A U.N. report says the number of grave violations committed against children in South Sudan has significantly decreased since the 2018 peace deal was signed, but violations continue.
The report says the U.N. verified “grave violations” affecting 618 children across the country from July 2018 to June 2020, with Central Equatoria state seeing the greatest number of victims.
By contrast, from October 2014 to June 2018, the U.N. verified grave violations against more than 9,200 children in South Sudan. Violations included recruitment into armed groups, killing and maiming, sexual violence including rape, abductions, attacks on schools and hospitals, and denial of humanitarian access.
“In the previous period up to 2017, I would say that violations against children in South Sudan were the second- or third-highest number of violations in all our docket, and we covered 21 countries. So you can imagine it was very, very high,” Virginia Gamba, special representative of the secretary-general on children in armed conflict, told VOA’s South Sudan in Focus.
Children released from fighting
The report also notes that more than 2,000 children were released from the ranks of armed forces — both from the South Sudan army and the rebel SPLA-IO — in 2018 and 2019.
The U.N. official traveled to South Sudan to engage parties who were negotiating the September 2018 peace deal. Gamba said her team “intervened early” to make sure child protection provisions were included in the soon-to-be-signed Revitalized Agreement on the Resolution of the Conflict in South Sudan.
“The specific provisions are very simple. It basically says that during the discussions of the peace agreement and before even the peace agreement was signed, consideration must be given to what would happen to children that are currently associated with armed groups,” Gamba told VOA. She said she pressed for the release of the children and for them to be handed over to reintegration offices run by UNICEF.
She said it was encouraging to see fewer grave violations committed against children in the most recent report.
“We can see a continued decrease between 2018 and 2019 because of these peace discussions, the peace agreement that was being created, plus the decision of the government to enter into a signed action plan with us to end and prevent all six violations,” said Gamba.
Even though language was included in the peace deal about child protection and the parties signed the joint action plan to end all grave violations in January 2020, Gamba said the parties must do more to make sure all the provisions are fully implemented.
"And in a country that is devastated, it’s very hard to both implement as well as to follow through and oversee that process, so a lot that needs to be done is actually implementing what was agreed.

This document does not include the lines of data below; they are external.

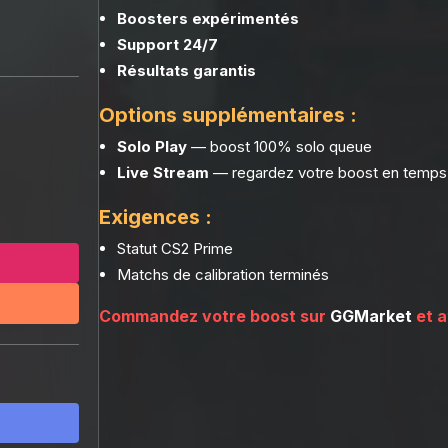
Boosters expérimentés
Support 24/7
Résultats garantis
Options supplémentaires :
Solo Play
— boost 100% solo queue
Live Stream
— regardez votre boost en temps 
Exigences :
Statut CS2 Prime
Matchs de calibration terminés
Commandez votre boost sur
GGMarket
et a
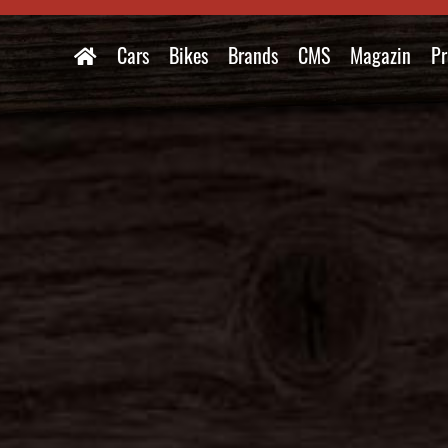
Cars
Bikes
Brands
CMS
Magazin
Pr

That’s one item that still is very much pending. We are seeing progress but not fast enough,” Gamba told VOA.
Gamba said a recent uptick in intercommunal violence in South Sudan might also increase the potential for violations against children committed by nonstate actors.
She urged all donor governments and the U.N. Security Council to provide resources to prevent further violations against children and to offer more child protection services in South Sudan.
"The more children are released, the more children are safe from conflict in South Sudan, the more they will need rehabilitation and reintegration, facilities and services to be provided to them. And these are resources. Without those resources, the risk of re-recruitment or the risk of crime increases considerably," Gamba said.